__引用文__
▽

安全性に懸念を示しているという人種がどういう人種なのか、調べてみるべきであろう。そっちのほうが、遥かに面白い結果となる。

Day 44 - Computer VS Humans in Chess

有名なカスパロフ vs スーパーコンピューターディープブルーの対戦について。「高度な機械の知能が人間の知能を超えた瞬間だったかもしれない。」だそうですが、んなわけあるか。機械の方がどんな人間よりも優れた働きをすることはごくごく普通の事だ。それが歴史と人気のあるチェスという舞台だったから大きなニュースになっただけ。

Day 50 - Environmental Pollution

汚染は「企業や政府が」取り組まなくてはならない問題なのだそうです。そして、「我々は未来をあきらめる必要は全くない」なのだそうです。そもそもなんともない未来を、あきらめさせるような思想を広めているのはいったい誰なのでしょうか。ここまであからさまなマッチポンプは初めて見ました。

△

__情報__
▽

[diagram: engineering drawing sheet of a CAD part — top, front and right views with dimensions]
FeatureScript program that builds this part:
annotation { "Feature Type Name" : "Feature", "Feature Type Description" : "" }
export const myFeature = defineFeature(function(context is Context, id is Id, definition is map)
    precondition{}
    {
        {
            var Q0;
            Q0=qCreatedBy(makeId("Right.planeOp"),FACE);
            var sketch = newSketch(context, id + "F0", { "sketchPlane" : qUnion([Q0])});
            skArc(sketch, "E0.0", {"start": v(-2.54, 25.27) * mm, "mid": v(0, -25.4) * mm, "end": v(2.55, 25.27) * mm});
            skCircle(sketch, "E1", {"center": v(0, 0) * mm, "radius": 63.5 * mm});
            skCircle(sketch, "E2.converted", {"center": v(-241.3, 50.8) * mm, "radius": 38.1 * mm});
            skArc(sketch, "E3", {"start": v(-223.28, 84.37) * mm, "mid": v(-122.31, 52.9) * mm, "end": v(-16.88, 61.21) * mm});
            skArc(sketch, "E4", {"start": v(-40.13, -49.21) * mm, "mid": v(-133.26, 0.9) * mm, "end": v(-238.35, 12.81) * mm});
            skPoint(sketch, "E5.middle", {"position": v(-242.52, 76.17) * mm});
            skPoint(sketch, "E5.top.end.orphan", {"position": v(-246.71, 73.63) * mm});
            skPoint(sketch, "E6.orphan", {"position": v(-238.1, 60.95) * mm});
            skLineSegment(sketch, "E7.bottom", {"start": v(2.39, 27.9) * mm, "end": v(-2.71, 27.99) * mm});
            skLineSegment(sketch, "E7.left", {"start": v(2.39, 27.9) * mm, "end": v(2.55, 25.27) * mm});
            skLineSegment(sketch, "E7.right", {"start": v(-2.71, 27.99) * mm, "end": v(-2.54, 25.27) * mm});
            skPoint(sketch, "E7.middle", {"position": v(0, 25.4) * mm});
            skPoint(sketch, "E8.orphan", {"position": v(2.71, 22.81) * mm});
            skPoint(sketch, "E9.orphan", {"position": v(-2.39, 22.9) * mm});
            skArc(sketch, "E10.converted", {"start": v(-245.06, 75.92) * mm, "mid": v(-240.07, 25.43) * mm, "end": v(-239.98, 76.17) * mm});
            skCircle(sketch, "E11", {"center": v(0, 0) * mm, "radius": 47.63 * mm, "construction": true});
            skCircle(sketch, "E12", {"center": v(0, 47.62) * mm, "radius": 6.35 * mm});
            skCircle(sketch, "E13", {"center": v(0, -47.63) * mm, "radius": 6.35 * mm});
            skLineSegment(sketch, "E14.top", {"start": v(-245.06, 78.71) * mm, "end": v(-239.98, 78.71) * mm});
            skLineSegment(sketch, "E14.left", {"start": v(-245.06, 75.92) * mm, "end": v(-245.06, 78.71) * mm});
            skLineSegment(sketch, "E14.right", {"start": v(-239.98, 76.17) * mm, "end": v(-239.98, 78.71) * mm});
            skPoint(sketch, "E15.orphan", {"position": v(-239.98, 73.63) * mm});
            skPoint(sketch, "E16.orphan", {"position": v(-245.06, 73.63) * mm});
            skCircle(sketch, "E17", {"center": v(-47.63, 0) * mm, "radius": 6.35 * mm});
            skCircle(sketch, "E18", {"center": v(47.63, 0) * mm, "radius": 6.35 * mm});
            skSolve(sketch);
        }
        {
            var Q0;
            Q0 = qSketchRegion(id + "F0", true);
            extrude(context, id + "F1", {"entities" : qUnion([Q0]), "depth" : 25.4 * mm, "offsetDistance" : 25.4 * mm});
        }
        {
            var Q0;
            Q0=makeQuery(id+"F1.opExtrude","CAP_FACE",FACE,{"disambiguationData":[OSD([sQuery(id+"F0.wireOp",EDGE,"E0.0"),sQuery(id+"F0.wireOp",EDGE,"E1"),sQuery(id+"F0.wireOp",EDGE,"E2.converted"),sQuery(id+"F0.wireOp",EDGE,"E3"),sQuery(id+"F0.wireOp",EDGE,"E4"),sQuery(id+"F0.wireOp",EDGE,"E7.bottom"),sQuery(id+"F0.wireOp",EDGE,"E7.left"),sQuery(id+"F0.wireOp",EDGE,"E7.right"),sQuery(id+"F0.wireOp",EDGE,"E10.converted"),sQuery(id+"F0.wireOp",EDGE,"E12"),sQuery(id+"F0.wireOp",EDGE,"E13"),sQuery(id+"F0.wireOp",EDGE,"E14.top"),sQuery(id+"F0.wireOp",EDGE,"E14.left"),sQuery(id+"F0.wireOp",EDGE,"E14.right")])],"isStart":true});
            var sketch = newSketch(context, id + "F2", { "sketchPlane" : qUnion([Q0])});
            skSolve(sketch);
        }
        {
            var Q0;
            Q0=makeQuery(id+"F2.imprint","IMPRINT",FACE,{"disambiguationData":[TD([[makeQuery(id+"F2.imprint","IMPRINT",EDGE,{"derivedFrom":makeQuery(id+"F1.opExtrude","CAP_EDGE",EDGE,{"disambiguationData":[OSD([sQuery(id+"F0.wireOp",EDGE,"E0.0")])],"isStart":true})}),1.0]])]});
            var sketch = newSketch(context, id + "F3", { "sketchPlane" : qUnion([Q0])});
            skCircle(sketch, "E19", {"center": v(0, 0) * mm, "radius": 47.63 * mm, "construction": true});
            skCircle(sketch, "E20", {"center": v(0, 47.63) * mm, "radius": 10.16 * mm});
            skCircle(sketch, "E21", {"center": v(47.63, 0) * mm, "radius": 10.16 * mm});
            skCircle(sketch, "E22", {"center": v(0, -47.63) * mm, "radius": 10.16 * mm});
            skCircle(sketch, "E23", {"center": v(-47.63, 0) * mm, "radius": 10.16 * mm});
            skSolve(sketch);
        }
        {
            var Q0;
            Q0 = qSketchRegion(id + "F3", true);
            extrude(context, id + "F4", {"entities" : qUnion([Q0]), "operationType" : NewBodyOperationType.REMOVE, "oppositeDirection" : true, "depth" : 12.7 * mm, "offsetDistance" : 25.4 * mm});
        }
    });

△

__課題__
[1] 引用文の中でかぎかっこ「」に囲まれている語句を、出てくる順にすべて書き出せ。
[2] 引用文の最後の文に続けて、同じ調子で文章を書き継いでください。

__解答__
[1]
1. 高度な機械の知能が人間の知能を超えた瞬間だったかもしれない。
2. 企業や政府が
3. 我々は未来をあきらめる必要は全くない

[2]
西洋にはキリスト教のカタストロフィー思想が根強いという、単純な構造を知っておくことは有益でしょう。

Day 51 - Nuclear Energy Policy

産業界やマスコミ、そしてこのキクタンリーディングには「石油はいずれ枯渇する。CO2も多く排出する。これに代わるエネルギーを見つけなければならない」という思想を広めようと躍起になっている。

この問題は実は原子力発電により既に解決済みであるという単純な事実があるが、このコラムのように「やむなく原子力発電を受け入れざるをえなくなっている」との思想も、同時に広めようとしているからうんざりである。

原子力こそ、実用的かつ安価。それに全く知られていないが安全なエネルギーなのである。「人は放射線になぜ弱いか―少しの放射線は心配無用」(近藤宗平著、講談社ブルーバックス)に詳しい。本書で、私は放射線よりも、無知が人を殺すと知った。

Day 53 - Doctors Without Borders

国境なき医師団の活躍。国境なき医師団はすばらしい働きをしている事に全く異論はない。だけれども国境なき医師団がNPO、NGOだったからといって、NPO、NGOがすばらしい働きをするものだという事には全くならない。アルクのNPO、NGO賛美はAdvancedの方が顕著。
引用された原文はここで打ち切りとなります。